Dijon’s storytelling shines in “Absolutely”

Dijon’s sound has always been difficult to pin down, as he regularly switches up his style and collaborates with an unusually wide range of artists. But, in his exciting 2021 project Absolutely, Dijon came through with his most consistent, thought-out music to date. Combining the lo-fi R & B of Frank Ocean, the vocal delivery of Bon Iver, the energy of raw, live jam sessions, and detailed, emotional storytelling; this album really captured something beautiful.

This project is truly a rollercoaster; “Many Times” is a fast-paced, groovy banger, “Annie” is slow burning, but an ultimately thrilling ballad. High-energy songs like these contrast with the slow, gut-wrenching ones where Dijon is absolutely singing his heart out (“Rodeo Clown”, “Noah’s Highlight Reel”, “Scratching”). His vocal versatility really comes into play here; he has the energy and swag of a great live artist, but also the ability to display immense emotion beautifully in his music. 

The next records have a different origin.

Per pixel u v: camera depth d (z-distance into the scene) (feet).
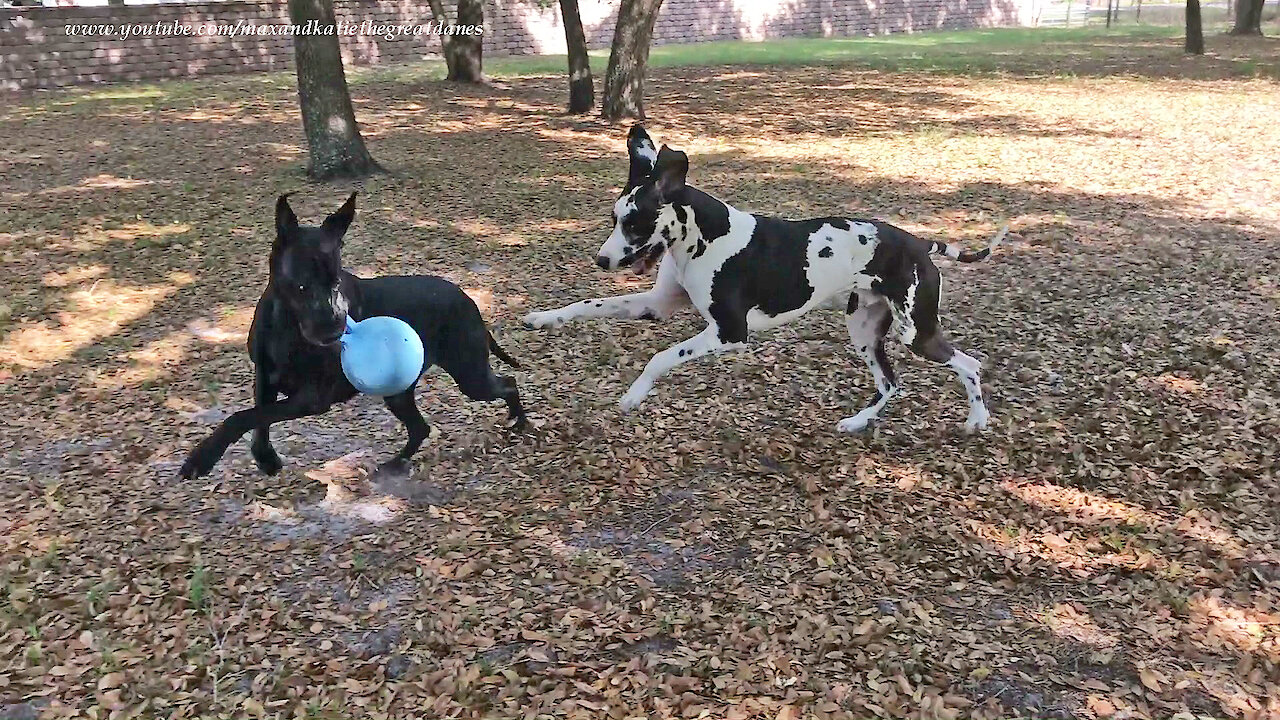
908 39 131.13
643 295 19.89
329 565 16.20
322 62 42.50
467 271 31.73
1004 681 13.53
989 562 16.43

Another highlight, in general, is his ability to tell a story. He puts you in situations where you don’t know the context, but paints a vivid picture of the current situation. For example, in “Talk Down”, illustrates an argument he has sitting in the car in an empty parking lot. The sheer simplicity of two people arguing while fogging up the car windows, listening to Gillian Welch and The Band come through in a fantastic way. 

Though I appreciate the versatility and storytelling of this album,  the thing that really sold this album for me is the live feel that persists throughout the entire thing. All of the music was performed in the studio by a group of musicians together (as opposed to recording separately or digitally). With a few exceptions, the tracks are recorded with a microphone in the middle of the studio and all the musicians playing with amps. As a result, you can hear the occasional background conversation, as well as hear some of the communication between the musicians. This unique artistic choice gives the music a more organic, warm, human feel that further serves to enhance the emotional depth of the album. I also appreciate the fact that Dijon chose to move away from this format occasionally; “The Dress” is extremely well produced and mastered which definitely added to the enjoyment of that one in particular. 

I also love the pacing of this album. The transitions really just hit (“Many Times” to “Annie” is one of the best two-song runs you’ll hear this year, and the transition is a big part of that), and the vast emotional changes between tracks never feel too abrupt. And since the album never feels drawn out, it’s easy to listen to it many times. 

This project does have some definite flaws, despite probably being my favorite album of 2021. A few of the tracks, specifically “Noah’s Highlight Reel” and “Did You See It?” just didn’t work for me, as they seemed aimless and were pretty boring lyrically and sonically. But Dijon definitely makes up for it with the catchiness of songs like “The Dress” and “Many Times”, and the beauty of songs like “Rodeo Clown” and “Scratching”. 

The novelty and variation of this album, along with the mature storytelling and emotional expression, make for an incredible project out of Dijon.